What the $1.9 Trillion COVID-19 Relief Package Means for MichiganMarch 11, 2021
What does this bill mean for the broader economy and Michigan? The Chamber breaks down some highlights.
Key Provisions for Businesses
- There is nearly $30 billion in aid to the hard-hit restaurant industry, in the form of grants equal to the pandemic-related losses up to $10 million.
- The legislation expands the employee retention tax credit designed to allow companies to keep workers on the payroll. Businesses can claim a refundable credit equal to as much as $7,000 per employee per quarter.
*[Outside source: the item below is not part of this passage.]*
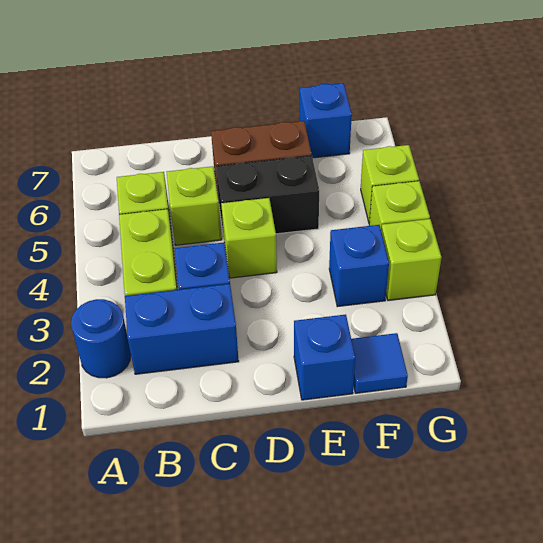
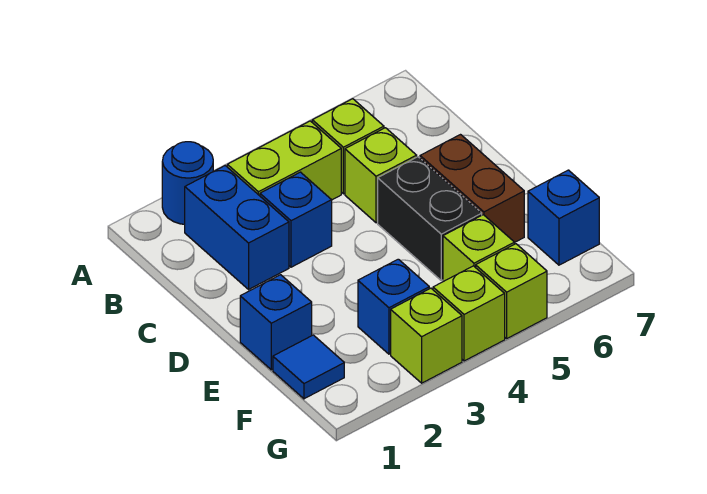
lime 1x1 brick [221,198,277,278] -> lime 1x1 brick moved to [443,215,514,282]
- There is an additional $7.25 billion for the Paycheck Protection Program (PPP); however, the legislation did not extend the application deadline beyond the current end date of March 31.
- There is a $15 billion grant program for small businesses in low-income communities. Eligible companies must have no more than 300 employees and can apply for a grant up of up $10,000 by showing a loss of 30% revenue during an eight-week period from March 2, 2020, through the end of this year.
Key Provisions for Michigan
- Governments throughout Michigan will receive just over $10 billion, including $5.65 billion direct to the State of Michigan and local governments sharing $4.4 billion. Nationally, $350 billion has been allocated for state and local governments. These funds are intended to fill budget shortfalls and mitigate economic harm from the COVID-19 pandemic.
- Cities in Michigan will receive $2.5 billion in aid, with $1.8 billion of that going to cities in the Detroit metro region. The City of Detroit will receive $879.6 million.
- The bill includes a formula that accounts for poverty rates and population size in their allocation. Detroit’s $879.6 million appropriation is the fifth-largest for any U.S. city, behind New York ($4.33 billion), Chicago ($1.98 billion), Los Angeles ($1.35 billion), and Philadelphia ($1.1 billion).
- Counties in the Detroit region will receive relief allocations including Wayne ($339 million), Oakland ($244 million), Macomb ($169 million), Genesee ($79 million), Washtenaw ($71 million), Livingston ($37 million) St. Clair ($30 million), Monroe ($29 million), Lenawee ($19 million), Lapeer ($17 million), and Shiawassee ($13 million). Crain’s Detroit Business provides a complete database of how much federal relief 1,500 counties and municipalities are receiving.
- Local school districts in Michigan are expected to receive about $3.5 billion, including Detroit Public Schools Community District ($980 million), Flint schools ($120 million), Dearborn ($104 million), and Grand Rapids ($91 million). That funding will help schools safely reopen or address lost learning and the most vulnerable students’ needs.
- The state will also receive additional allocations from separate provisions in the bill for funding higher education institutions, transportation, vaccines, and COVID-19 testing, as well as rental and mortgage assistance and child care subsidies.
Important Additional Provisions
- The bill extends the $300 per week jobless aid supplement and programs making millions of more people eligible for unemployment insurance until Sept. 6. The plan also makes an individual’s first $10,200 in jobless benefits tax-free.
- The bill sends $1,400 direct payments to Americans and their dependents. The checks start to phase out at $75,000 in income for individuals, with a cap for people making $80,000. For married joint filers, the income limits are double the individual amount.
- The plan puts about $20 billion into COVID-19 vaccine manufacturing and distribution, along with roughly $50 billion into testing and contact tracing.
- The legislation increases the child care tax credit from $2,000 to $3,000 annually for children ages 6-17 and $3,600 for children under age 6.
The Chamber will continue to provide insight into what the bill means for Michigan businesses and residents and keep our members updated on the latest governmental actions.